F1 (Apple Original Films and Warner Bros.)
Release date: June 27
Thrill factor: Brad Pitt teams with “Top Gun: Maverick” director Joseph Kosinski and producer Jerry Bruckheimer to play a retired Formula One driver recruited to mentor a hotshot new star (Damson Idris).
Chill factor: Apple’s track-record for expensive, star-driven theatrical releases is (checks notes) not a single profitable film.

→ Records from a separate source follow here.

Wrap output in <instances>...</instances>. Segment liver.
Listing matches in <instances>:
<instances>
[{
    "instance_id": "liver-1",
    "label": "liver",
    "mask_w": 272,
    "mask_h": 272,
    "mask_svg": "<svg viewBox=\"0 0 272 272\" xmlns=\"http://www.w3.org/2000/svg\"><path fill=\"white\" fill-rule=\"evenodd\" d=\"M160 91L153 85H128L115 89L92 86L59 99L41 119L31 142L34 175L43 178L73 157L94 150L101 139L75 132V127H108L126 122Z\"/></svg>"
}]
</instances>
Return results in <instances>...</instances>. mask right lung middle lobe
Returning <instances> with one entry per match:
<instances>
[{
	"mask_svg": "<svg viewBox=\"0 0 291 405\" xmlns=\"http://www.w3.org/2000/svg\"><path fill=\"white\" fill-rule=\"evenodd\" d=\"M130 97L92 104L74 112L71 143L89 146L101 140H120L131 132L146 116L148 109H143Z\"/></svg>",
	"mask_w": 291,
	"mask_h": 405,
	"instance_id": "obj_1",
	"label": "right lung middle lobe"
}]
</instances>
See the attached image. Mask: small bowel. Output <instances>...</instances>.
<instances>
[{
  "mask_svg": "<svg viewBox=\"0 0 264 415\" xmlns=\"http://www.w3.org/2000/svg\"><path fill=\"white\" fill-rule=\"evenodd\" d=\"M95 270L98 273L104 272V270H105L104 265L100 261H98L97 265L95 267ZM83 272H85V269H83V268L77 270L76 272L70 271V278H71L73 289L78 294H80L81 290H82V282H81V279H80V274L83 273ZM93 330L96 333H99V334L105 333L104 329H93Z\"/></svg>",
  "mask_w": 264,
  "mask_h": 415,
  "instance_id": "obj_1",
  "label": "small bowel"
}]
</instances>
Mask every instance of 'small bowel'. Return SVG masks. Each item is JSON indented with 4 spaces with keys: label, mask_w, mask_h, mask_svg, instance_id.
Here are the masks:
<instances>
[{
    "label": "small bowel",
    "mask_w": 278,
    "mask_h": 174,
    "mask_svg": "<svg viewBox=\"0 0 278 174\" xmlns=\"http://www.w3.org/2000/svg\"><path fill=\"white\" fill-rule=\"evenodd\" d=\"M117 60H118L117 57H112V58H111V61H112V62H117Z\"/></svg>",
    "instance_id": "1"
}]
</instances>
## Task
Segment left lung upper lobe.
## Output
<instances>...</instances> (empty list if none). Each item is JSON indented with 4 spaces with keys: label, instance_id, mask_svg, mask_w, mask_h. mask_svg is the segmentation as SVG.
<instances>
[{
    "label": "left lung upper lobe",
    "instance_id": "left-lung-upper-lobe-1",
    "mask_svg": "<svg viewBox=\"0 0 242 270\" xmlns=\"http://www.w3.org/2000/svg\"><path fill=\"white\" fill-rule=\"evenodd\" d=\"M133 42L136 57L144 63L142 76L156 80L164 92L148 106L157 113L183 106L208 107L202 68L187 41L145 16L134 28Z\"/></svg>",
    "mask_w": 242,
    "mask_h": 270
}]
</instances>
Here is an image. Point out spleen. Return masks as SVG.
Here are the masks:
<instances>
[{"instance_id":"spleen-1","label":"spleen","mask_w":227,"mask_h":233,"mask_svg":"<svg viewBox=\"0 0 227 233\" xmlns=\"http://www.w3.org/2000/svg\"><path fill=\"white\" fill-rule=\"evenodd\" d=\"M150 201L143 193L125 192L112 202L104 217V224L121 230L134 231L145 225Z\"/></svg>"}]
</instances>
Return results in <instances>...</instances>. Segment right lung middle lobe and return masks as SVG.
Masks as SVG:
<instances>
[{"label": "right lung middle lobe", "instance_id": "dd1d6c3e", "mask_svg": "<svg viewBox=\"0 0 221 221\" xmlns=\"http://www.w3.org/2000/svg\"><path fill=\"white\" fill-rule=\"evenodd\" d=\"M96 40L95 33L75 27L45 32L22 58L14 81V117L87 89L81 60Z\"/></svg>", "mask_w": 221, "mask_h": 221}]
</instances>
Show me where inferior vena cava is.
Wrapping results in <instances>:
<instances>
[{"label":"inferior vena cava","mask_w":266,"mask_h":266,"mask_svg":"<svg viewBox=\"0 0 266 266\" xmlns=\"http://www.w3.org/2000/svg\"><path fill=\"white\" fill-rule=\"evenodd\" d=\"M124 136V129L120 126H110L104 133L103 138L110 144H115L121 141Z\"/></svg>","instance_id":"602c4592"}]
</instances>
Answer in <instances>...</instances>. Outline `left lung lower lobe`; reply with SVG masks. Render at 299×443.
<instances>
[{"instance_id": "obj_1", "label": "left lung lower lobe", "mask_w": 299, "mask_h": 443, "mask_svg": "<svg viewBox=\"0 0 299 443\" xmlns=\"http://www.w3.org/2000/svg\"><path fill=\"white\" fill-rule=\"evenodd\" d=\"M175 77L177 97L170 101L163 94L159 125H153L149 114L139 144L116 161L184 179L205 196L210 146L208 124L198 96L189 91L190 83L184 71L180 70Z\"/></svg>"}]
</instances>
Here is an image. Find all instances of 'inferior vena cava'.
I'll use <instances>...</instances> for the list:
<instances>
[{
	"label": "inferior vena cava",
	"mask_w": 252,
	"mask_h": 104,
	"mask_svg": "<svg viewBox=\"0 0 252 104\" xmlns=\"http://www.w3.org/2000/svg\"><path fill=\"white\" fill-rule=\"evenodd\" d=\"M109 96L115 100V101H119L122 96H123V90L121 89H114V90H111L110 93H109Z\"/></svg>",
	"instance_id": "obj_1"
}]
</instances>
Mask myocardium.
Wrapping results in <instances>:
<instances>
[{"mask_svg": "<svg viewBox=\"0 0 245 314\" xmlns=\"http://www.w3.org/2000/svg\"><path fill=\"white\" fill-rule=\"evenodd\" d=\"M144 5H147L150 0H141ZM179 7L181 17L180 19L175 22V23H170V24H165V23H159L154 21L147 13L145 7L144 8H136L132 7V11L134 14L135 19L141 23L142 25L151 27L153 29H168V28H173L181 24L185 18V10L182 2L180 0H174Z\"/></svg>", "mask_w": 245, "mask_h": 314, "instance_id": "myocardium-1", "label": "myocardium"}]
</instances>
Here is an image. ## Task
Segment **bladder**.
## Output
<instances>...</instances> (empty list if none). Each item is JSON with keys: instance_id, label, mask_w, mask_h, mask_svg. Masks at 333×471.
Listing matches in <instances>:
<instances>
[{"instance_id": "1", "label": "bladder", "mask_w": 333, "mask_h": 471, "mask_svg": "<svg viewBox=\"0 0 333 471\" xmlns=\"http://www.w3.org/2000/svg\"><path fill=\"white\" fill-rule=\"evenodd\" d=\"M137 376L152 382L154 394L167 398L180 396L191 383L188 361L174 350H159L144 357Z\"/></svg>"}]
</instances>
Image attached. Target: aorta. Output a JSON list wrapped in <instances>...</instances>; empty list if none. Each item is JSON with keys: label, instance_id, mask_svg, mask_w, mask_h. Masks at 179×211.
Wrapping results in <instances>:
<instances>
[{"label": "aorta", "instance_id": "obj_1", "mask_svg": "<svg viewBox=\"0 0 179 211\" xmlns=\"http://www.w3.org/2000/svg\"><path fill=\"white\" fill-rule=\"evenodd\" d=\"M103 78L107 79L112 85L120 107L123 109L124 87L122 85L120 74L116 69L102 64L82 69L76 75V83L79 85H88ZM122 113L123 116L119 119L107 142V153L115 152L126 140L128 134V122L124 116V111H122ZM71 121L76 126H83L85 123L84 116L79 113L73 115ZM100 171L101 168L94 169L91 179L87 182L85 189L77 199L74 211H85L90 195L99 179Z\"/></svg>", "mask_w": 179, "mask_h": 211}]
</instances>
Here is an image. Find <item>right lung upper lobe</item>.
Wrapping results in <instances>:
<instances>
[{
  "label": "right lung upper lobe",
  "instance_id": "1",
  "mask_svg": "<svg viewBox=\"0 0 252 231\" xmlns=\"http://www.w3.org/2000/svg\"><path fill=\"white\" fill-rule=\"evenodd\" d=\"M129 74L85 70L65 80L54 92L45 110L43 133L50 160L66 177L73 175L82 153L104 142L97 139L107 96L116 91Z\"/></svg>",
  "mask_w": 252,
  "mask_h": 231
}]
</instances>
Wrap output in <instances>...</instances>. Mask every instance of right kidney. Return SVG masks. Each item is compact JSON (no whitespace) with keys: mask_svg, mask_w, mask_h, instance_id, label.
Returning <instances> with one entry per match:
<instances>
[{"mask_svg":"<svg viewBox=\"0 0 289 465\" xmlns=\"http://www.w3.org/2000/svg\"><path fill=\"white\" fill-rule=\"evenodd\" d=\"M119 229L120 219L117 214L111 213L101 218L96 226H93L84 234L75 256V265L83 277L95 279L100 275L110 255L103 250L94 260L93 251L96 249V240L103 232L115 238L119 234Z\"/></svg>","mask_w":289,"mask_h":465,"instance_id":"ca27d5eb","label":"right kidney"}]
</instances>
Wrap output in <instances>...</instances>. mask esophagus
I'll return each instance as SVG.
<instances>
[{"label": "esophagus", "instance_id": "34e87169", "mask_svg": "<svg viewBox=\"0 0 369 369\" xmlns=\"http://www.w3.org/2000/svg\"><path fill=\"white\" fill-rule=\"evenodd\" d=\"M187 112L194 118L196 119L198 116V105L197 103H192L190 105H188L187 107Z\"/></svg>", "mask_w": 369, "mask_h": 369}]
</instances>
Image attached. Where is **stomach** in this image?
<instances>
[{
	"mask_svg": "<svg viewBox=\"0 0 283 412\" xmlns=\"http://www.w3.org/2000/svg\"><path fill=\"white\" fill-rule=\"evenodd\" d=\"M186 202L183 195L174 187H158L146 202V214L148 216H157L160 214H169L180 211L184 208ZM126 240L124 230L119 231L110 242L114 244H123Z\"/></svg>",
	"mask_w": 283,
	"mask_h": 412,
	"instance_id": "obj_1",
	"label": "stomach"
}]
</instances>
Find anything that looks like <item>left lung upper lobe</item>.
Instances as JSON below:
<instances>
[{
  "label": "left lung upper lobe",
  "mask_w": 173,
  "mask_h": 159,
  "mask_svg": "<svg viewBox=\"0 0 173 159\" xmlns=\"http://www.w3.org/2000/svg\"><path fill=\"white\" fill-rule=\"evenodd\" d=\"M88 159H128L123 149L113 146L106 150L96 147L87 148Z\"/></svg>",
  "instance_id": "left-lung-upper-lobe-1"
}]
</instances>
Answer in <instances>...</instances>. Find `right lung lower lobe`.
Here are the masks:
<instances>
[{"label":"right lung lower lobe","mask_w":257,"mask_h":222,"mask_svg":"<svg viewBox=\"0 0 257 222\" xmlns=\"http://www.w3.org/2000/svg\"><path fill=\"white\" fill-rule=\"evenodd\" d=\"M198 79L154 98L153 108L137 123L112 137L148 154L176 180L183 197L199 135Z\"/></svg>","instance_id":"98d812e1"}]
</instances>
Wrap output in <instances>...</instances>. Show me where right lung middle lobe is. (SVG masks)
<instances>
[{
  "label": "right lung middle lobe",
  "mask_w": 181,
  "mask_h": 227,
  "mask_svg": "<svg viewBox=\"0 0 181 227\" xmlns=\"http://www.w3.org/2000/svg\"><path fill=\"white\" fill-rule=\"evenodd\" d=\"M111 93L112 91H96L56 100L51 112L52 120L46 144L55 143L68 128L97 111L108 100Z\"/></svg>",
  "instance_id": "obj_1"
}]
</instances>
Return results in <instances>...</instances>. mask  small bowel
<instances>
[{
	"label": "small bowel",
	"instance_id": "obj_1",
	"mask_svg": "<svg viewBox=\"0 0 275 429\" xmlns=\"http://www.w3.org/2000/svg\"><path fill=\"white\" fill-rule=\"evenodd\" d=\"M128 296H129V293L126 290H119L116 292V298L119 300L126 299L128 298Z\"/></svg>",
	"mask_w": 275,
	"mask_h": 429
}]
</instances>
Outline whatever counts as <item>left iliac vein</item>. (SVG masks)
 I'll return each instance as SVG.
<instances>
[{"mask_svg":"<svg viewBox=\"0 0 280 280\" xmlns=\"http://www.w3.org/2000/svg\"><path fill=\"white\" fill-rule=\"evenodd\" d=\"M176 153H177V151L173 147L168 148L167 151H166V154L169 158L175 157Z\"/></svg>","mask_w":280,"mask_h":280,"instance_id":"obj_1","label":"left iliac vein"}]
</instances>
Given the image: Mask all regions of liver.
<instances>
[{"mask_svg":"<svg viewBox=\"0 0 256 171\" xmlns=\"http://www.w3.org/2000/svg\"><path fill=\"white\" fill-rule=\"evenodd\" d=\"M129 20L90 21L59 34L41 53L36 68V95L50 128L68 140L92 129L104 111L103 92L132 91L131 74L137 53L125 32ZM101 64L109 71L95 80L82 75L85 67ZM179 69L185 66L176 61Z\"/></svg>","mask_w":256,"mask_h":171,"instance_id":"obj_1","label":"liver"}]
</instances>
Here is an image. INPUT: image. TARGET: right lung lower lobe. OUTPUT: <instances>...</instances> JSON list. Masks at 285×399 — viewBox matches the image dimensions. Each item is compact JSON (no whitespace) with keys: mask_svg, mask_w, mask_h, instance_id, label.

Not one.
Verdict: If Pitt, Kosinski, Bruckheimer and the global popularity of Formula One aren’t enough to give Apple its first win in theaters, then at least Tim Cook has iPhone 17 to look forward to.
Snow White (Disney)
Release date: March 21
Thrill factor: “West Side Story” star Rachel Zegler brings her killer pipes to the original Disney princess, with “Wonder Woman” star Gal Gadot playing against type as the Evil Queen.
Chill factor: The $240 million-budgeted adaptation has been dogged by expensive reshoots and calls for a boycott because of Zegler and Gadot’s (opposing) stances on the Israel-Hamas war, which maybe isn’t the thing everyone wants to think about when going to a Disney musical.
Verdict: After one too many revisits to the vault, families will tire of the Magic Kingdom’s latest live-action remake.
Tron: Ares (Disney)
Release date: Oct. 10
Thrill factor: The first two “Tron” movies were set almost exclusively inside the digital space known as the Grid, but this threequel from director Joachim Rønning (“Maleficent: Mistress of Evil”) places Jared Leto’s titular living program in the real world.
Chill factor: Leto may be an Oscar winner, but he is not, to date, anything close to a box office draw, which Disney needs for a wildly sporadic sci-fi franchise that looks great but has never evinced overwhelming audience demand for more.
Verdict: Improving on the $410 million global gross of 2010’s “Tron: Legacy” will be as difficult as getting a perfect score in “Pac-Man.”
Untitled Paul Thomas Anderson Film (Warner Bros.)
Release date: Aug. 8
Thrill factor: Paul Thomas Anderson — who’s created masterful works like “Boogie Nights,” “Magnolia” and “Phantom Thread” — has recruited Leonardo DiCaprio, one of Hollywood’s last remaining bankable stars, to lead the buzzy cast of Sean Penn, Regina Hall and Alana Haim.
Chill factor: The film’s $140 million budget will require at least $300 million in global ticket sales to turn a profit theatrically. Anderson’s highest-grossing movie, 2007’s “There Will Be Blood,” made $76 million worldwide.
Verdict: The untitled project — reportedly a crime drama — will become a critical darling, but it won’t be in the race for the Golden Globe for cinematic and box office achievement.